- **What you are asked to do**
Could you print each of the records below exactly?
------ Provided material ------
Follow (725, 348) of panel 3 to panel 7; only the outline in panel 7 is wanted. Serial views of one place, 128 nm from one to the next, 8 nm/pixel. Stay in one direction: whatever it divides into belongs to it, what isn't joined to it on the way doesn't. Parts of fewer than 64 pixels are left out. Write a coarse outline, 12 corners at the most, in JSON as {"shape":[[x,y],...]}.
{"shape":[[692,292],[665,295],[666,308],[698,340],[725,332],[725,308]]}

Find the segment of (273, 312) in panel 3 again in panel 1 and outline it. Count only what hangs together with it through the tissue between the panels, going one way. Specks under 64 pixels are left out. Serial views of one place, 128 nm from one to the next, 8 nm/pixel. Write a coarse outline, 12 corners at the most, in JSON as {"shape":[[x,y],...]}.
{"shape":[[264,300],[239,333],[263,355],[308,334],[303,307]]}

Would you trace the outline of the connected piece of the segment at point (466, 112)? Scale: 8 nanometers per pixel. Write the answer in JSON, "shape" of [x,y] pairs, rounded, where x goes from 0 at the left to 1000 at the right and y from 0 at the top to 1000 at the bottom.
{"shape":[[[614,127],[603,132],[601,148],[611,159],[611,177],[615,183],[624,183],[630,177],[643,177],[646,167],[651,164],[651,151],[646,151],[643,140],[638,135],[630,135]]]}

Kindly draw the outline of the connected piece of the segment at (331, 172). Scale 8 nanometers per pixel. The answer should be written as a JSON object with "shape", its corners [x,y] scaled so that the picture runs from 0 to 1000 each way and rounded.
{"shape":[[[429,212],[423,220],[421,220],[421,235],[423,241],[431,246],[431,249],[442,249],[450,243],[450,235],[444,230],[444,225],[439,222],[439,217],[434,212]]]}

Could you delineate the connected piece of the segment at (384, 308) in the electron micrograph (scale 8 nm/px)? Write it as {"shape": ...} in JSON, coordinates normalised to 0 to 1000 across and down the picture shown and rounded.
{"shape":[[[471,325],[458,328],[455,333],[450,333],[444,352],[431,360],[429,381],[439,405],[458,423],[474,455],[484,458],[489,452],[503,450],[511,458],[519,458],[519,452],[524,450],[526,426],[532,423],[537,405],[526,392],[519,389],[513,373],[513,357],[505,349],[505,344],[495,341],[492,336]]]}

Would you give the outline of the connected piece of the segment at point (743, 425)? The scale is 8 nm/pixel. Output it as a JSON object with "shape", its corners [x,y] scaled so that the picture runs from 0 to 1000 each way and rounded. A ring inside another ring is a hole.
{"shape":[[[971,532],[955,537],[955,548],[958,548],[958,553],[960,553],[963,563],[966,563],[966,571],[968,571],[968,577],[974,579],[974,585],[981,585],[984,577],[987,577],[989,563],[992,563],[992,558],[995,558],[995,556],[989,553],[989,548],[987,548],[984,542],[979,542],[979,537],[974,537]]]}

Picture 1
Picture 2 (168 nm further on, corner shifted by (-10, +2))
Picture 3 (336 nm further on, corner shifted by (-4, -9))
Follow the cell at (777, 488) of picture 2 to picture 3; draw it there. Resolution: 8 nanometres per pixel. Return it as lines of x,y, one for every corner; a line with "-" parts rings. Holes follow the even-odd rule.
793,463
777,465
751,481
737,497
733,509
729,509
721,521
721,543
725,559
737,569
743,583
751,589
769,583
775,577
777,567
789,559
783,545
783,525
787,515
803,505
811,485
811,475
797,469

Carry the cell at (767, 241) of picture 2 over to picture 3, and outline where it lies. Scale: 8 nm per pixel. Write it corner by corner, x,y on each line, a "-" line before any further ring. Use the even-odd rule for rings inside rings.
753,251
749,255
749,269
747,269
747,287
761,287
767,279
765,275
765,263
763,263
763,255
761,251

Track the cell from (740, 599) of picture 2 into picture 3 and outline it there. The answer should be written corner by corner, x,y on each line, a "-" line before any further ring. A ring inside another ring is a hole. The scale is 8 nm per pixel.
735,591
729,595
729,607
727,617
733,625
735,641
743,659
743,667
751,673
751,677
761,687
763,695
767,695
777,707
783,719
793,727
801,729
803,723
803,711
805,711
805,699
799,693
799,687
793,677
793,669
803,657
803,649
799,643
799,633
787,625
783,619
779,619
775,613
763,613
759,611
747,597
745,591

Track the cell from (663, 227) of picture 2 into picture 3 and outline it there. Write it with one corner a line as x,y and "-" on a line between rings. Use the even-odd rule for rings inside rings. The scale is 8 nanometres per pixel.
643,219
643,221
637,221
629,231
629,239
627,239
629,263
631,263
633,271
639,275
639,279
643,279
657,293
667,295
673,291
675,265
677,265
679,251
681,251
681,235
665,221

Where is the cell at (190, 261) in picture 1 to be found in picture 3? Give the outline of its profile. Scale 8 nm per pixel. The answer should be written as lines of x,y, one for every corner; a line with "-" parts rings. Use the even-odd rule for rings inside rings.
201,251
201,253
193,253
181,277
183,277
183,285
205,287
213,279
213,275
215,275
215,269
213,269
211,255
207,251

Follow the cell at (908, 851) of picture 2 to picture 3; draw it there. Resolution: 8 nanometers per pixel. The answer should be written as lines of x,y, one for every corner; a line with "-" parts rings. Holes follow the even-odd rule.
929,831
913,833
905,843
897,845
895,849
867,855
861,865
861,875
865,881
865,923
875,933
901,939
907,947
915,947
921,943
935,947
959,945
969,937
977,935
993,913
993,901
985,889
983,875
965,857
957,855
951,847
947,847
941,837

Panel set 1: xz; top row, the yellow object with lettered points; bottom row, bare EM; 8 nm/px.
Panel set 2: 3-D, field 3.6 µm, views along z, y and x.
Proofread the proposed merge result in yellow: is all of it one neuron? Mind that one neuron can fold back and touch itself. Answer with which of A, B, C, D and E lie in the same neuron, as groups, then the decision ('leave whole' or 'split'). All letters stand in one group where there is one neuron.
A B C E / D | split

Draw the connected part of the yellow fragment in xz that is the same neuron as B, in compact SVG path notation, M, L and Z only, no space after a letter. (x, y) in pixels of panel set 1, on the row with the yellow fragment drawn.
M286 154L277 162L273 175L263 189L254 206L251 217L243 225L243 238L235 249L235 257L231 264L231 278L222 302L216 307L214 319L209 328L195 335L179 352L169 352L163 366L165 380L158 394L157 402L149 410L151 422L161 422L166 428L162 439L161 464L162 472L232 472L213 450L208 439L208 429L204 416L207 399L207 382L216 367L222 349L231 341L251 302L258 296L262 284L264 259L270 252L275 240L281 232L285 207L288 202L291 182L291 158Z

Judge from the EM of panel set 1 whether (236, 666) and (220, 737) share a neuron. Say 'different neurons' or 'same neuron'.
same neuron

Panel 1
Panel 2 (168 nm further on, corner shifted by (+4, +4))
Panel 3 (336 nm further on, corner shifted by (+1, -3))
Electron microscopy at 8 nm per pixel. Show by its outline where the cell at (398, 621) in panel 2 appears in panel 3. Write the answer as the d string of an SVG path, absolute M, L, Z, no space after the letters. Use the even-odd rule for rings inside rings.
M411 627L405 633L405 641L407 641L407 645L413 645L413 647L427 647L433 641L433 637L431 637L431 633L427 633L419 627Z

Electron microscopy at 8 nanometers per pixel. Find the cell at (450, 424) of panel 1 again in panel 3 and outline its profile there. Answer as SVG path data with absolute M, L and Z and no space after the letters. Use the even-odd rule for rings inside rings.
------
- **Solution to the problem**
Follow (725, 348) of panel 3 to panel 7; only the outline in panel 7 is wanted. Serial views of one place, 128 nm from one to the next, 8 nm/pixel. Stay in one direction: whatever it divides into belongs to it, what isn't joined to it on the way doesn't. Parts of fewer than 64 pixels are left out. Write a coarse outline, 12 corners at the most, in JSON as {"shape":[[x,y],...]}.
{"shape":[[692,292],[665,295],[666,308],[698,340],[725,332],[725,308]]}

Find the segment of (273, 312) in panel 3 again in panel 1 and outline it. Count only what hangs together with it through the tissue between the panels, going one way. Specks under 64 pixels are left out. Serial views of one place, 128 nm from one to the next, 8 nm/pixel. Write a coarse outline, 12 corners at the most, in JSON as {"shape":[[x,y],...]}.
{"shape":[[264,300],[239,333],[263,355],[308,334],[303,307]]}

Would you trace the outline of the connected piece of the segment at point (466, 112)? Scale: 8 nanometers per pixel. Write the answer in JSON, "shape" of [x,y] pairs, rounded, where x goes from 0 at the left to 1000 at the right and y from 0 at the top to 1000 at the bottom.
{"shape":[[[614,127],[603,132],[601,148],[611,159],[611,177],[615,183],[624,183],[630,177],[643,177],[646,167],[651,164],[651,151],[646,151],[643,140],[638,135],[630,135]]]}

Kindly draw the outline of the connected piece of the segment at (331, 172). Scale 8 nanometers per pixel. The answer should be written as a JSON object with "shape", its corners [x,y] scaled so that the picture runs from 0 to 1000 each way and rounded.
{"shape":[[[429,212],[423,220],[421,220],[421,235],[423,241],[431,246],[431,249],[442,249],[450,243],[450,235],[444,230],[444,225],[439,222],[439,217],[434,212]]]}

Could you delineate the connected piece of the segment at (384, 308) in the electron micrograph (scale 8 nm/px)? Write it as {"shape": ...} in JSON, coordinates normalised to 0 to 1000 across and down the picture shown and rounded.
{"shape":[[[471,325],[458,328],[455,333],[450,333],[444,352],[431,360],[429,381],[439,405],[458,423],[474,455],[484,458],[489,452],[503,450],[511,458],[519,458],[519,452],[524,450],[526,426],[532,423],[537,405],[526,392],[519,389],[513,373],[513,357],[505,349],[505,344],[495,341],[492,336]]]}

Would you give the outline of the connected piece of the segment at point (743, 425)? The scale is 8 nm/pixel. Output it as a JSON object with "shape", its corners [x,y] scaled so that the picture runs from 0 to 1000 each way and rounded. A ring inside another ring is a hole.
{"shape":[[[971,532],[955,537],[955,548],[958,548],[958,553],[960,553],[963,563],[966,563],[966,571],[968,571],[968,577],[974,579],[974,585],[981,585],[984,577],[987,577],[989,563],[992,563],[992,558],[995,558],[995,556],[989,553],[989,548],[987,548],[984,542],[979,542],[979,537],[974,537]]]}

Picture 1
Picture 2 (168 nm further on, corner shifted by (-10, +2))
Picture 3 (336 nm further on, corner shifted by (-4, -9))
Follow the cell at (777, 488) of picture 2 to picture 3; draw it there. Resolution: 8 nanometres per pixel. Return it as lines of x,y, one for every corner; a line with "-" parts rings. Holes follow the even-odd rule.
793,463
777,465
751,481
737,497
733,509
729,509
721,521
721,543
725,559
737,569
743,583
751,589
769,583
775,577
777,567
789,559
783,545
783,525
787,515
803,505
811,485
811,475
797,469

Carry the cell at (767, 241) of picture 2 over to picture 3, and outline where it lies. Scale: 8 nm per pixel. Write it corner by corner, x,y on each line, a "-" line before any further ring. Use the even-odd rule for rings inside rings.
753,251
749,255
749,269
747,269
747,287
761,287
767,279
765,275
765,263
763,263
763,255
761,251

Track the cell from (740, 599) of picture 2 into picture 3 and outline it there. The answer should be written corner by corner, x,y on each line, a "-" line before any further ring. A ring inside another ring is a hole. The scale is 8 nm per pixel.
735,591
729,595
729,607
727,617
733,625
735,641
743,659
743,667
751,673
751,677
761,687
763,695
767,695
777,707
783,719
793,727
801,729
803,723
803,711
805,711
805,699
799,693
799,687
793,677
793,669
803,657
803,649
799,643
799,633
787,625
783,619
779,619
775,613
763,613
759,611
747,597
745,591

Track the cell from (663, 227) of picture 2 into picture 3 and outline it there. Write it with one corner a line as x,y and "-" on a line between rings. Use the even-odd rule for rings inside rings. The scale is 8 nanometres per pixel.
643,219
643,221
637,221
629,231
629,239
627,239
629,263
631,263
633,271
639,275
639,279
643,279
657,293
667,295
673,291
675,265
677,265
679,251
681,251
681,235
665,221

Where is the cell at (190, 261) in picture 1 to be found in picture 3? Give the outline of its profile. Scale 8 nm per pixel. The answer should be written as lines of x,y, one for every corner; a line with "-" parts rings. Use the even-odd rule for rings inside rings.
201,251
201,253
193,253
181,277
183,277
183,285
205,287
213,279
213,275
215,275
215,269
213,269
211,255
207,251

Follow the cell at (908, 851) of picture 2 to picture 3; draw it there. Resolution: 8 nanometers per pixel. The answer should be written as lines of x,y, one for every corner; a line with "-" parts rings. Holes follow the even-odd rule.
929,831
913,833
905,843
897,845
895,849
867,855
861,865
861,875
865,881
865,923
875,933
901,939
907,947
915,947
921,943
935,947
959,945
969,937
977,935
993,913
993,901
985,889
983,875
965,857
957,855
951,847
947,847
941,837

Panel set 1: xz; top row, the yellow object with lettered points; bottom row, bare EM; 8 nm/px.
Panel set 2: 3-D, field 3.6 µm, views along z, y and x.
Proofread the proposed merge result in yellow: is all of it one neuron? Mind that one neuron can fold back and touch itself. Answer with which of A, B, C, D and E lie in the same neuron, as groups, then the decision ('leave whole' or 'split'). All letters stand in one group where there is one neuron.
A B C E / D | split

Draw the connected part of the yellow fragment in xz that is the same neuron as B, in compact SVG path notation, M, L and Z only, no space after a letter. (x, y) in pixels of panel set 1, on the row with the yellow fragment drawn.
M286 154L277 162L273 175L263 189L254 206L251 217L243 225L243 238L235 249L235 257L231 264L231 278L222 302L216 307L214 319L209 328L195 335L179 352L169 352L163 366L165 380L158 394L157 402L149 410L151 422L161 422L166 428L162 439L161 464L162 472L232 472L213 450L208 439L208 429L204 416L207 399L207 382L216 367L222 349L231 341L251 302L258 296L262 284L264 259L270 252L275 240L281 232L285 207L288 202L291 182L291 158Z

Judge from the EM of panel set 1 whether (236, 666) and (220, 737) share a neuron. Say 'different neurons' or 'same neuron'.
same neuron

Panel 1
Panel 2 (168 nm further on, corner shifted by (+4, +4))
Panel 3 (336 nm further on, corner shifted by (+1, -3))
Electron microscopy at 8 nm per pixel. Show by its outline where the cell at (398, 621) in panel 2 appears in panel 3. Write the answer as the d string of an SVG path, absolute M, L, Z, no space after the letters. Use the even-odd rule for rings inside rings.
M411 627L405 633L405 641L407 641L407 645L413 645L413 647L427 647L433 641L433 637L431 637L431 633L427 633L419 627Z

Electron microscopy at 8 nanometers per pixel. Find the cell at (450, 424) of panel 1 again in panel 3 and outline its profile there. Answer as SVG path data with absolute M, L and Z and no space after the letters. Use the even-odd rule for rings inside rings.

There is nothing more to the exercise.